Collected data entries
==*==
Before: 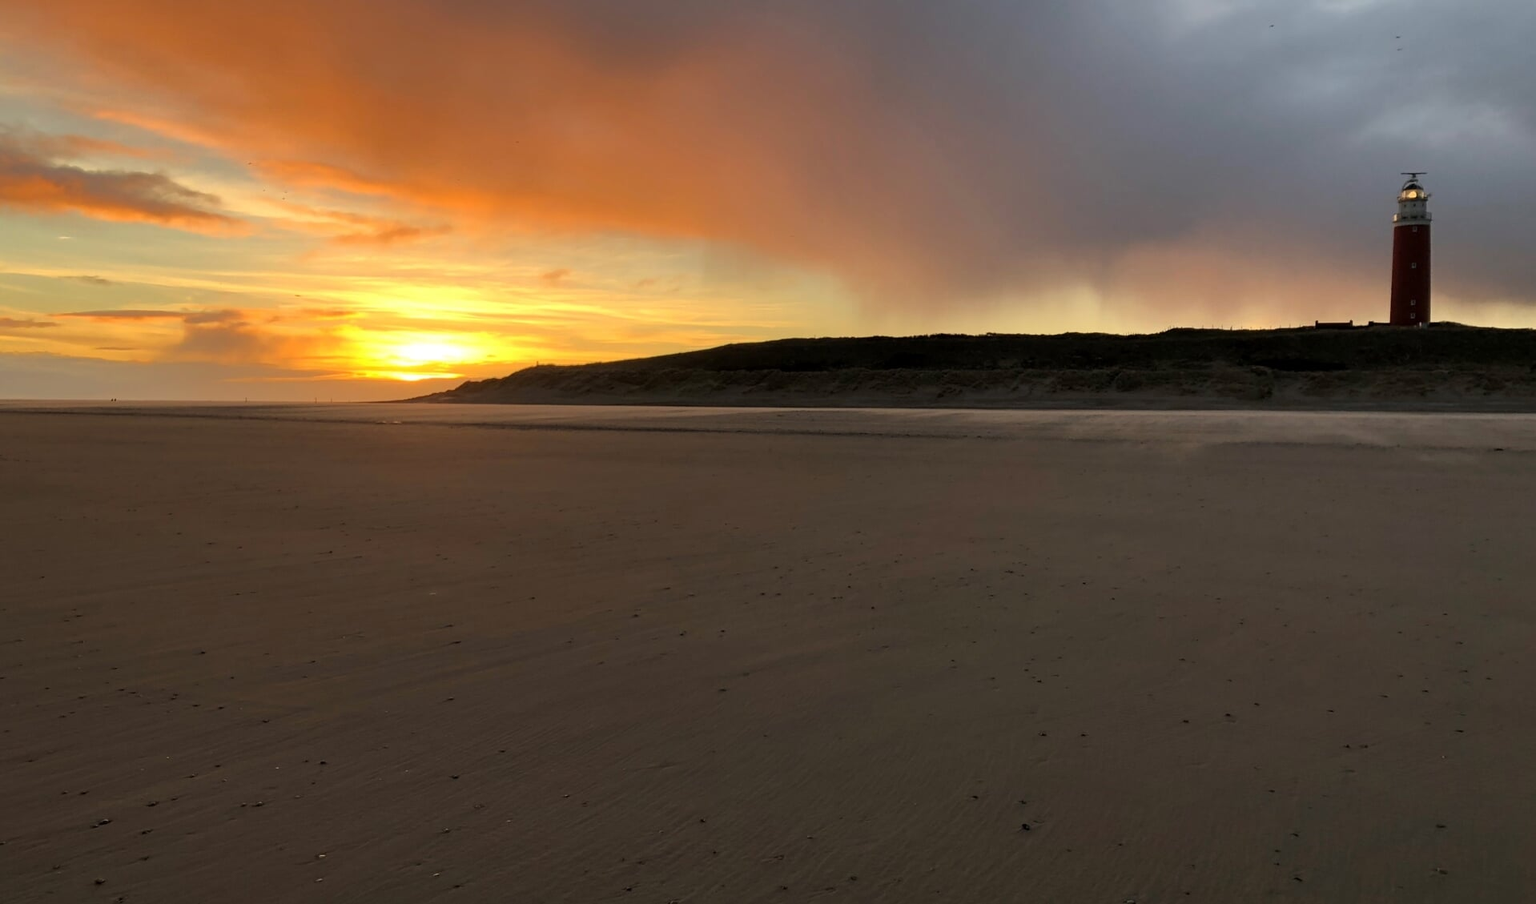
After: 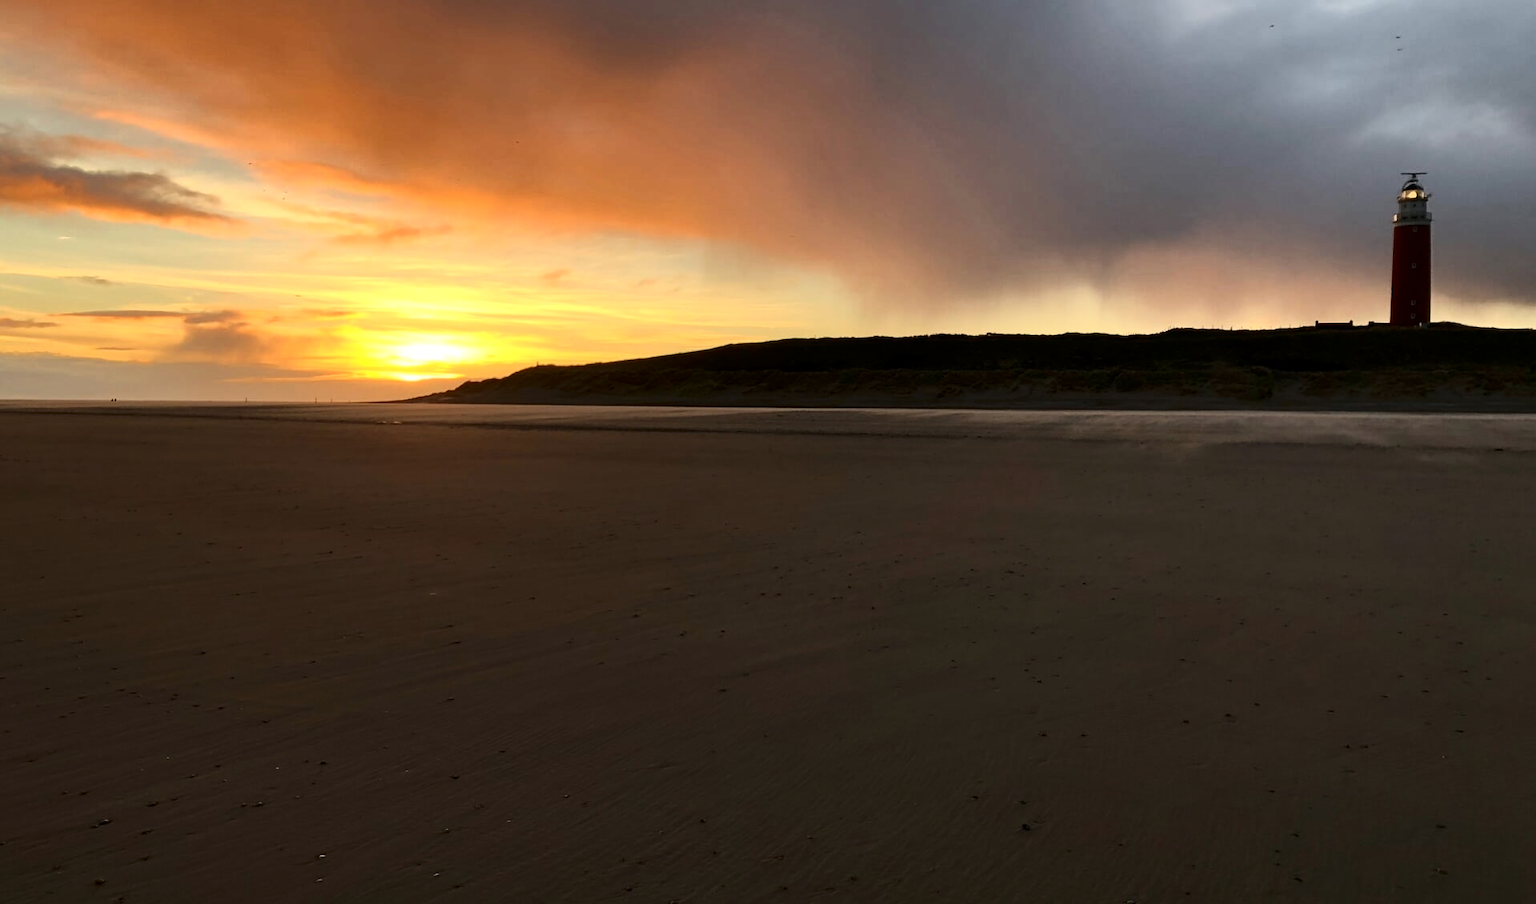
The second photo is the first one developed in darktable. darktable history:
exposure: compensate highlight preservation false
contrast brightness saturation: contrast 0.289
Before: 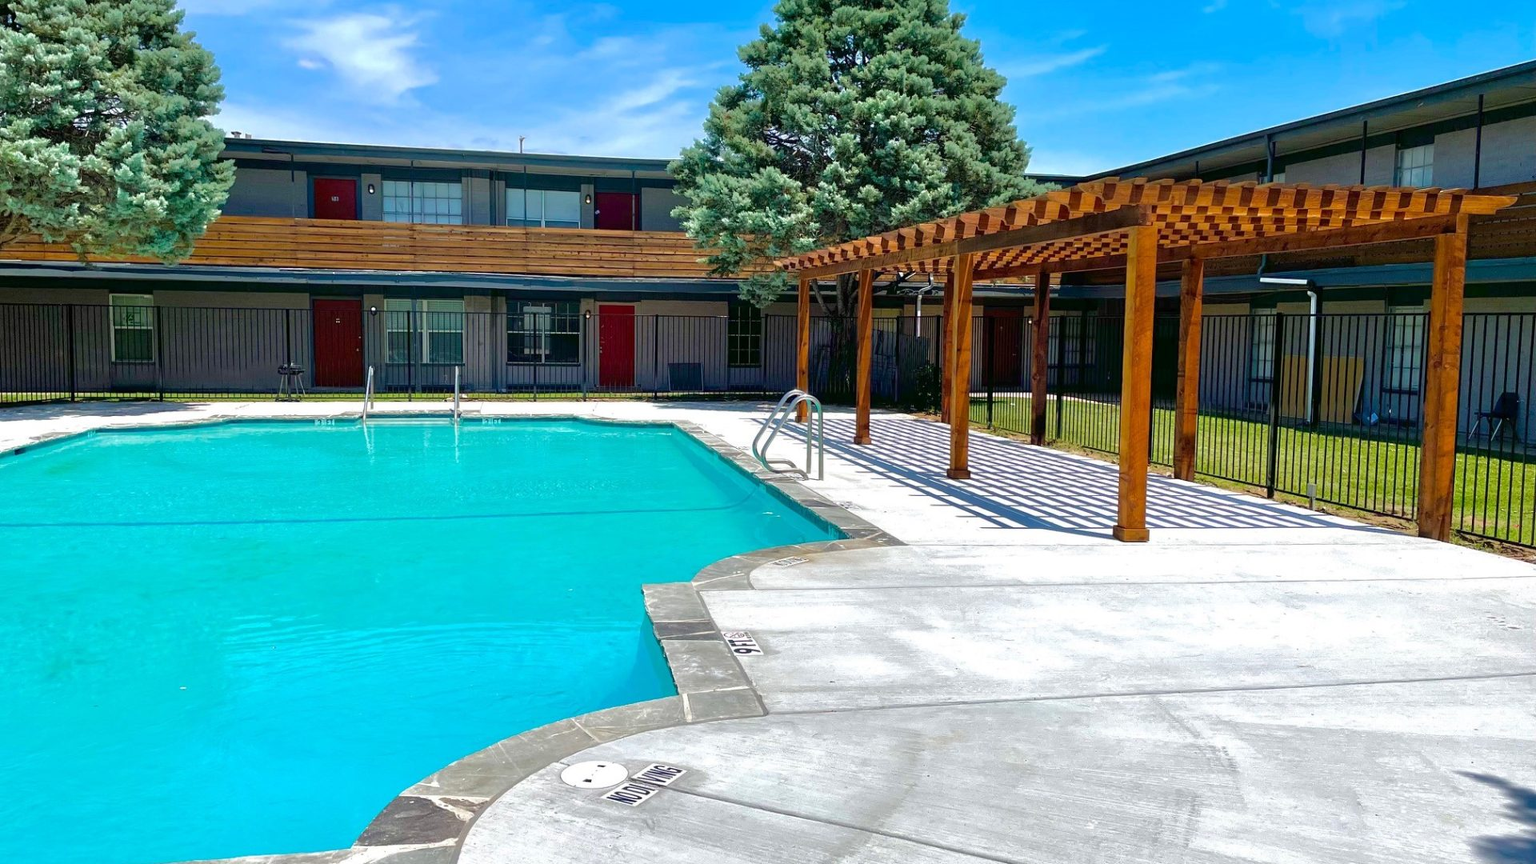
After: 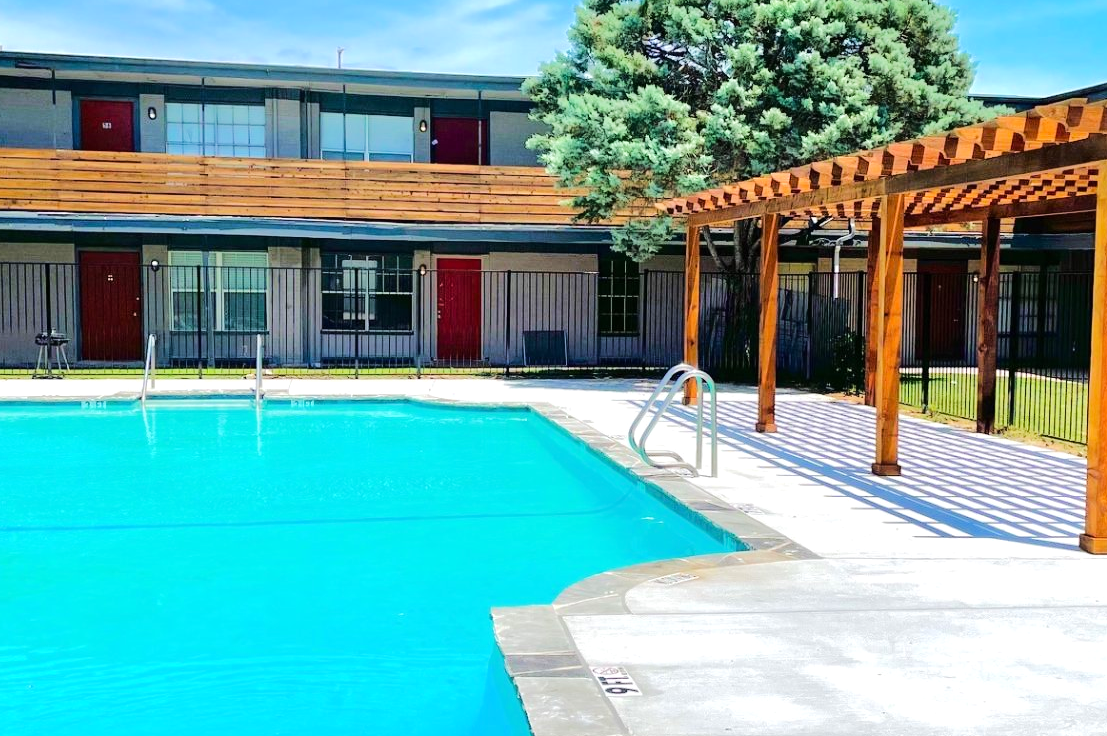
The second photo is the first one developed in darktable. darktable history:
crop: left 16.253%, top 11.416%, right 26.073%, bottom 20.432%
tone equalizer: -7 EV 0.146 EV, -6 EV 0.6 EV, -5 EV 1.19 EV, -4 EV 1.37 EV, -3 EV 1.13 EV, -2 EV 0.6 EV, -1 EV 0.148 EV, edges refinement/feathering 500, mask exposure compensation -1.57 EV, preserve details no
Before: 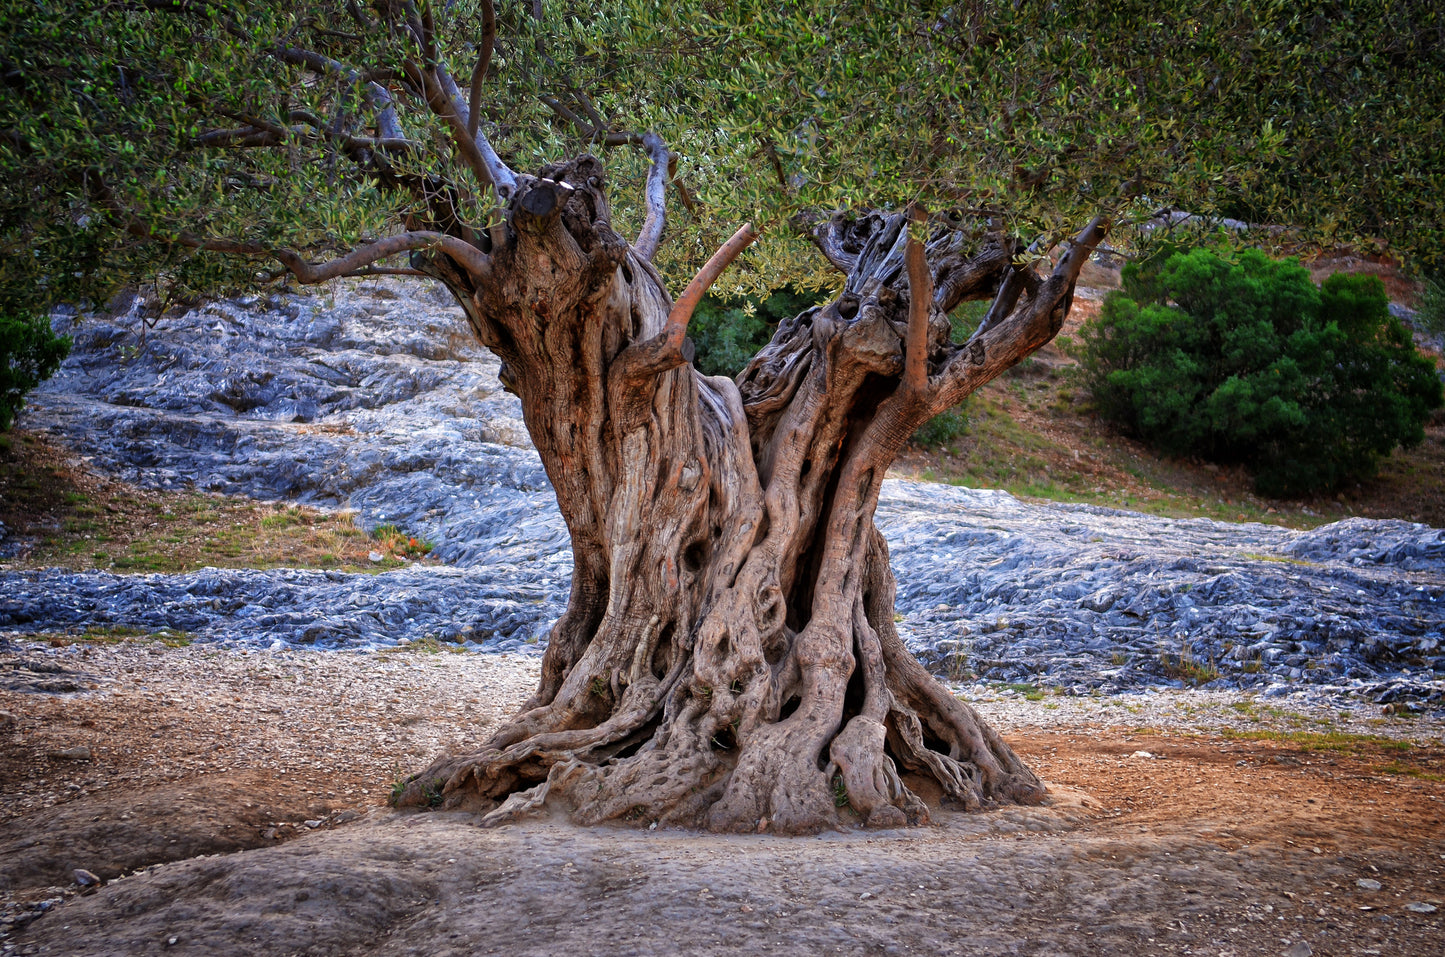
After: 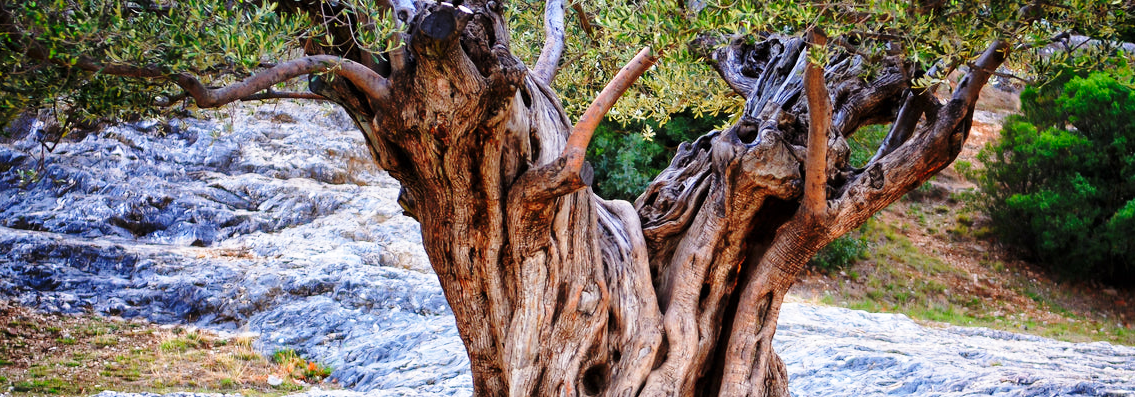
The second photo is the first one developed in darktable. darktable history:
==*==
### STATED PROBLEM
Reproduce the lines above word for word, from the first through the last, omitting the pictures from your answer.

### PROBLEM SOLUTION
Before: 
After: 
The second photo is the first one developed in darktable. darktable history:
exposure: compensate highlight preservation false
contrast brightness saturation: contrast 0.289
Before: 
After: 
The second photo is the first one developed in darktable. darktable history:
crop: left 16.253%, top 11.416%, right 26.073%, bottom 20.432%
tone equalizer: -7 EV 0.146 EV, -6 EV 0.6 EV, -5 EV 1.19 EV, -4 EV 1.37 EV, -3 EV 1.13 EV, -2 EV 0.6 EV, -1 EV 0.148 EV, edges refinement/feathering 500, mask exposure compensation -1.57 EV, preserve details no
Before: 
After: 
The second photo is the first one developed in darktable. darktable history:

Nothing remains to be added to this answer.